(Dataset records)
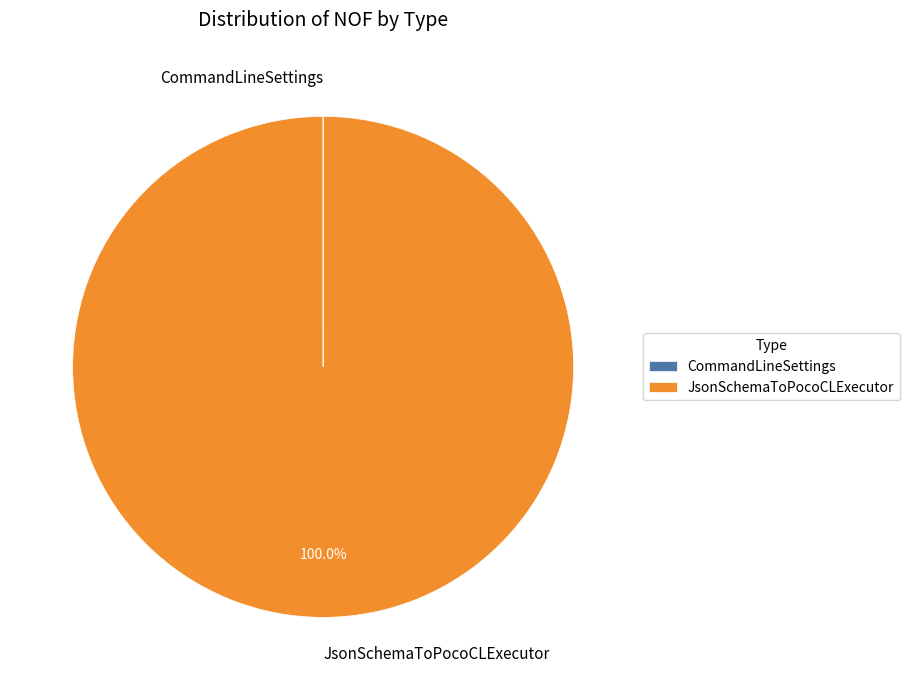

Which category has the biggest portion of the pie?

JsonSchemaToPocoCLExecutor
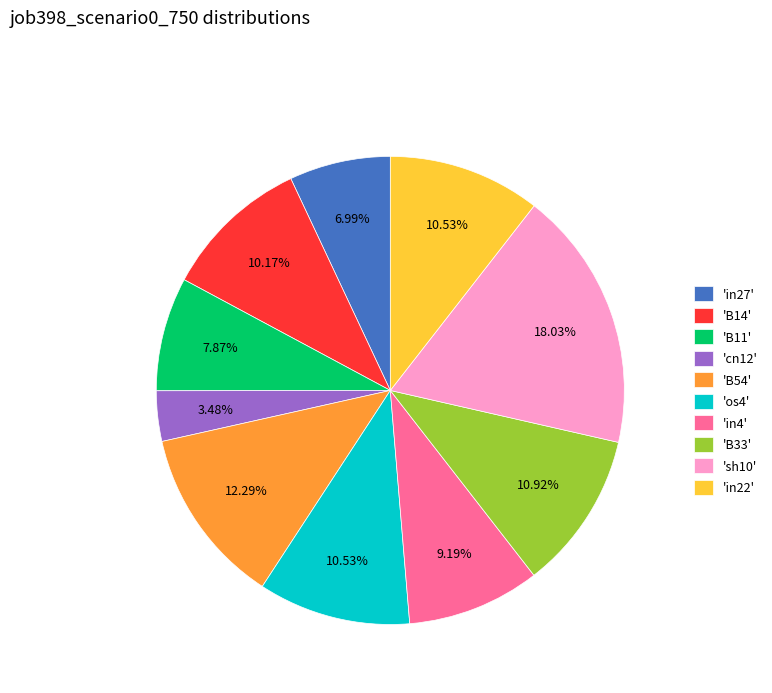

Is there any slice that represents more than half of the pie?

No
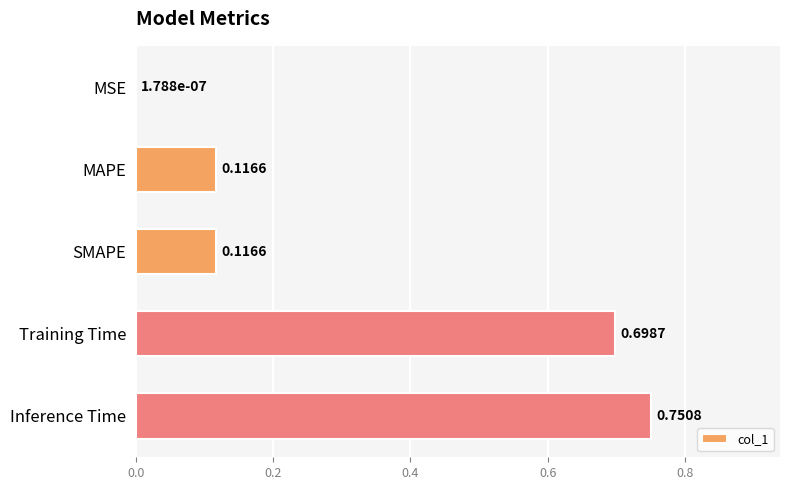

Which category has the highest value across all series?

Inference Time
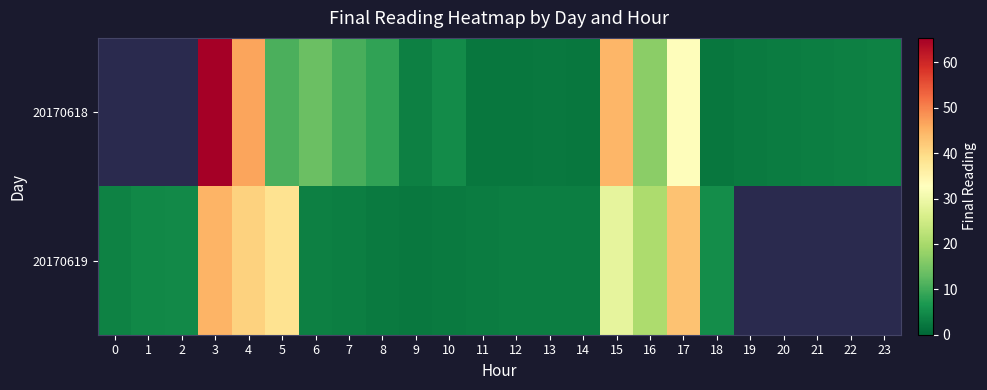

What is the difference between the maximum and minimum values in the 20170619 series?

42.2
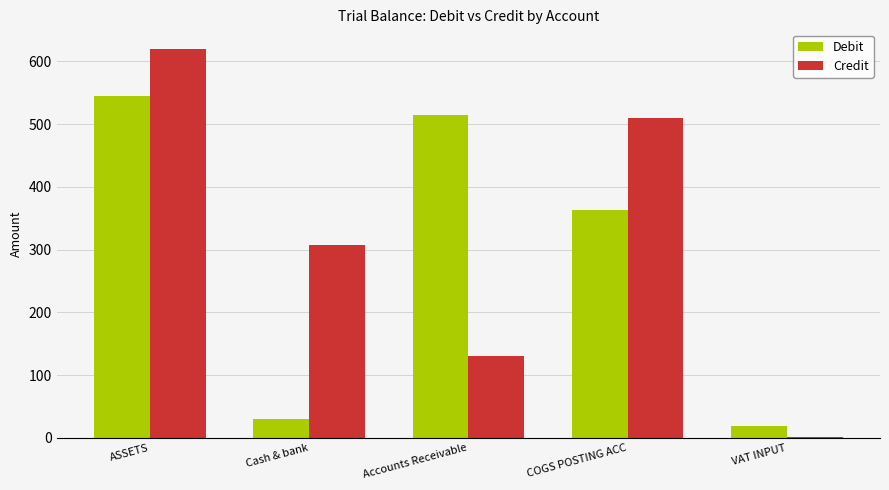

Which category has the highest value across all series?

ASSETS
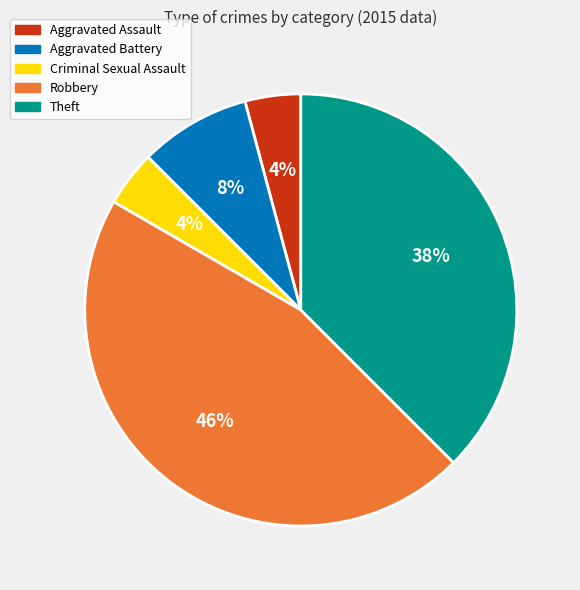

How many slices are in this pie chart?

5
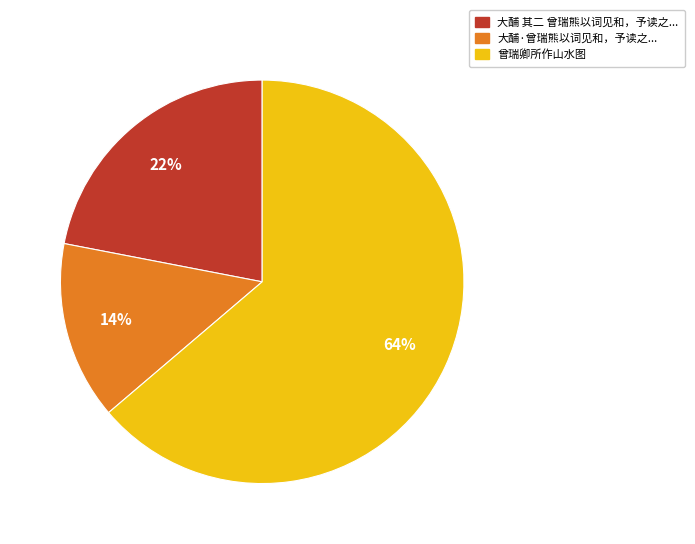

Count the number of slices in the pie.

3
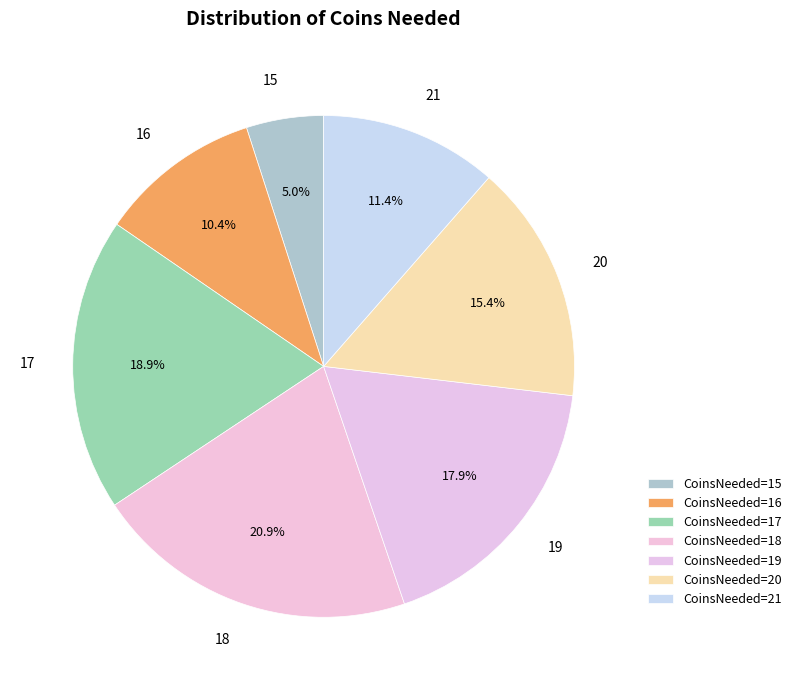

How many slices are in this pie chart?

7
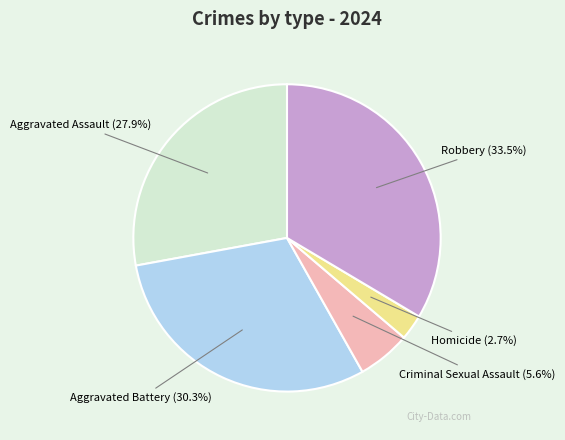

Rank the categories by value from highest to lowest.

Robbery, Aggravated Battery, Aggravated Assault, Criminal Sexual Assault, Homicide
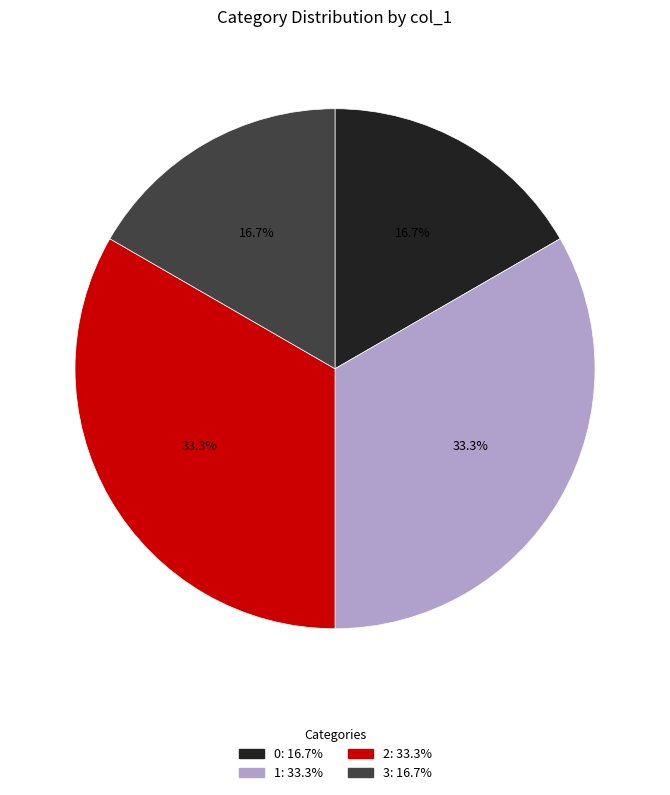

Does any single category account for the majority?

No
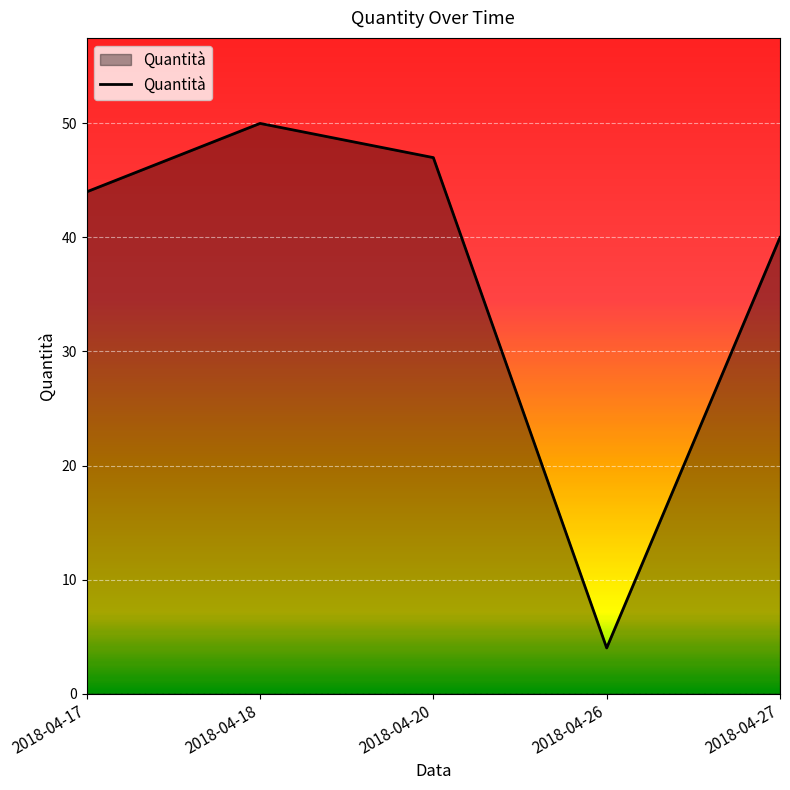

Where is the first local minimum?

2018-04-26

_Exercise description_
Pull out every line of the entries above that contains the string "category", matching case exactly.

_Result of the exercise_
Which category has the biggest portion of the pie?
Which category has the highest value across all series?
Which category has the highest value across all series?
Does any single category account for the majority?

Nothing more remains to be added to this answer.